* Given request
Extract every one of the lines below and reproduce them verbatim, keeping their original order and wording.

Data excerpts

◇ ◇ ◇ ◇

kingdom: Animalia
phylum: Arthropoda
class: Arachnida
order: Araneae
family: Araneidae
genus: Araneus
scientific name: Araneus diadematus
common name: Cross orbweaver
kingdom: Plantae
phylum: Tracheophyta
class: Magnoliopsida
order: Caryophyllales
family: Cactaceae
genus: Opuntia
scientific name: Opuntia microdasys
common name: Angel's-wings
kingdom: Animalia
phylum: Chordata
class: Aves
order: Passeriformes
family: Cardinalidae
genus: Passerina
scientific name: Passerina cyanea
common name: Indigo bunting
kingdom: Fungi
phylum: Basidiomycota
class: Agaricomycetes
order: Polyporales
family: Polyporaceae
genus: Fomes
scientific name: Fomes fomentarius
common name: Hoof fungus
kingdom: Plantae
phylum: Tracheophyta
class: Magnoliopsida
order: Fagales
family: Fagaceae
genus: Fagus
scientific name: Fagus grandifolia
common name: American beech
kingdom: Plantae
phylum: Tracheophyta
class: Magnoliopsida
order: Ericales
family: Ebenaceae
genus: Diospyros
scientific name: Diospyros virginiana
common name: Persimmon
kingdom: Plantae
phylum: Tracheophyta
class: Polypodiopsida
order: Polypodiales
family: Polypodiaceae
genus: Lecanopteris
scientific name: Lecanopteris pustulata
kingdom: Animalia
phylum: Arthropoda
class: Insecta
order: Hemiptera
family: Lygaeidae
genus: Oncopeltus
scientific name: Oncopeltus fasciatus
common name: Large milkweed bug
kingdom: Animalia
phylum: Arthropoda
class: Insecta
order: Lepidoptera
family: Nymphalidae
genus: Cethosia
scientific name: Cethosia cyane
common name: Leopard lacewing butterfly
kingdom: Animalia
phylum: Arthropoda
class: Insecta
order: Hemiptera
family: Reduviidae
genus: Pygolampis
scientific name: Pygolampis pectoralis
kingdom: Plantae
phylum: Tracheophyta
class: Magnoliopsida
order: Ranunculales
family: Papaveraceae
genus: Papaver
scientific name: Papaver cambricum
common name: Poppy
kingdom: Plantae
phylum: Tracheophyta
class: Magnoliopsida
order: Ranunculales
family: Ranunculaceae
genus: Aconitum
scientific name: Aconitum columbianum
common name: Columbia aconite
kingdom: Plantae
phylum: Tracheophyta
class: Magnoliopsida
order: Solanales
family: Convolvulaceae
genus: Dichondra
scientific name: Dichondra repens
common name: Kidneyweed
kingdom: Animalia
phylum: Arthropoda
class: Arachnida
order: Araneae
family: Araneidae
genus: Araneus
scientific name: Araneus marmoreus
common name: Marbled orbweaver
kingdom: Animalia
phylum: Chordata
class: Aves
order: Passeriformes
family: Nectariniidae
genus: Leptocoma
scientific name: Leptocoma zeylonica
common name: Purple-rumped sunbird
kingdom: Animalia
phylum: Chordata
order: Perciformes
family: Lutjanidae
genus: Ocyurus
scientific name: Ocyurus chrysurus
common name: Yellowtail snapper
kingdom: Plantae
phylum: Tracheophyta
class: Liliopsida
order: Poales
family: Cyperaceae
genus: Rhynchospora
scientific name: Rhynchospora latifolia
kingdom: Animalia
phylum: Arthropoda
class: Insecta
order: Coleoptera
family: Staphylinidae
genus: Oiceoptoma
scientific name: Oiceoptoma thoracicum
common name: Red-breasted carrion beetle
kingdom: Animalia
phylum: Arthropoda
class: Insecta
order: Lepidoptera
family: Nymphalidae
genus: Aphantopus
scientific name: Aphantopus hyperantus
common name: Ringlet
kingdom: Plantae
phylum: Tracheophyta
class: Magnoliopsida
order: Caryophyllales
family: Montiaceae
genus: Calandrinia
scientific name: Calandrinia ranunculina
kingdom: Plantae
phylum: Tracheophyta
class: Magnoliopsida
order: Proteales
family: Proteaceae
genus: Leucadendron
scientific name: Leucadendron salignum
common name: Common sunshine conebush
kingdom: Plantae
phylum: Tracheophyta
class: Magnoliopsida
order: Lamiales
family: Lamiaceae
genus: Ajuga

◇ ◇ ◇ ◇

* Solution to this exercise
kingdom: Animalia
phylum: Arthropoda
class: Arachnida
order: Araneae
family: Araneidae
genus: Araneus
scientific name: Araneus diadematus
common name: Cross orbweaver
kingdom: Plantae
phylum: Tracheophyta
class: Magnoliopsida
order: Caryophyllales
family: Cactaceae
genus: Opuntia
scientific name: Opuntia microdasys
common name: Angel's-wings
kingdom: Animalia
phylum: Chordata
class: Aves
order: Passeriformes
family: Cardinalidae
genus: Passerina
scientific name: Passerina cyanea
common name: Indigo bunting
kingdom: Fungi
phylum: Basidiomycota
class: Agaricomycetes
order: Polyporales
family: Polyporaceae
genus: Fomes
scientific name: Fomes fomentarius
common name: Hoof fungus
kingdom: Plantae
phylum: Tracheophyta
class: Magnoliopsida
order: Fagales
family: Fagaceae
genus: Fagus
scientific name: Fagus grandifolia
common name: American beech
kingdom: Plantae
phylum: Tracheophyta
class: Magnoliopsida
order: Ericales
family: Ebenaceae
genus: Diospyros
scientific name: Diospyros virginiana
common name: Persimmon
kingdom: Plantae
phylum: Tracheophyta
class: Polypodiopsida
order: Polypodiales
family: Polypodiaceae
genus: Lecanopteris
scientific name: Lecanopteris pustulata
kingdom: Animalia
phylum: Arthropoda
class: Insecta
order: Hemiptera
family: Lygaeidae
genus: Oncopeltus
scientific name: Oncopeltus fasciatus
common name: Large milkweed bug
kingdom: Animalia
phylum: Arthropoda
class: Insecta
order: Lepidoptera
family: Nymphalidae
genus: Cethosia
scientific name: Cethosia cyane
common name: Leopard lacewing butterfly
kingdom: Animalia
phylum: Arthropoda
class: Insecta
order: Hemiptera
family: Reduviidae
genus: Pygolampis
scientific name: Pygolampis pectoralis
kingdom: Plantae
phylum: Tracheophyta
class: Magnoliopsida
order: Ranunculales
family: Papaveraceae
genus: Papaver
scientific name: Papaver cambricum
common name: Poppy
kingdom: Plantae
phylum: Tracheophyta
class: Magnoliopsida
order: Ranunculales
family: Ranunculaceae
genus: Aconitum
scientific name: Aconitum columbianum
common name: Columbia aconite
kingdom: Plantae
phylum: Tracheophyta
class: Magnoliopsida
order: Solanales
family: Convolvulaceae
genus: Dichondra
scientific name: Dichondra repens
common name: Kidneyweed
kingdom: Animalia
phylum: Arthropoda
class: Arachnida
order: Araneae
family: Araneidae
genus: Araneus
scientific name: Araneus marmoreus
common name: Marbled orbweaver
kingdom: Animalia
phylum: Chordata
class: Aves
order: Passeriformes
family: Nectariniidae
genus: Leptocoma
scientific name: Leptocoma zeylonica
common name: Purple-rumped sunbird
kingdom: Animalia
phylum: Chordata
order: Perciformes
family: Lutjanidae
genus: Ocyurus
scientific name: Ocyurus chrysurus
common name: Yellowtail snapper
kingdom: Plantae
phylum: Tracheophyta
class: Liliopsida
order: Poales
family: Cyperaceae
genus: Rhynchospora
scientific name: Rhynchospora latifolia
kingdom: Animalia
phylum: Arthropoda
class: Insecta
order: Coleoptera
family: Staphylinidae
genus: Oiceoptoma
scientific name: Oiceoptoma thoracicum
common name: Red-breasted carrion beetle
kingdom: Animalia
phylum: Arthropoda
class: Insecta
order: Lepidoptera
family: Nymphalidae
genus: Aphantopus
scientific name: Aphantopus hyperantus
common name: Ringlet
kingdom: Plantae
phylum: Tracheophyta
class: Magnoliopsida
order: Caryophyllales
family: Montiaceae
genus: Calandrinia
scientific name: Calandrinia ranunculina
kingdom: Plantae
phylum: Tracheophyta
class: Magnoliopsida
order: Proteales
family: Proteaceae
genus: Leucadendron
scientific name: Leucadendron salignum
common name: Common sunshine conebush
kingdom: Plantae
phylum: Tracheophyta
class: Magnoliopsida
order: Lamiales
family: Lamiaceae
genus: Ajuga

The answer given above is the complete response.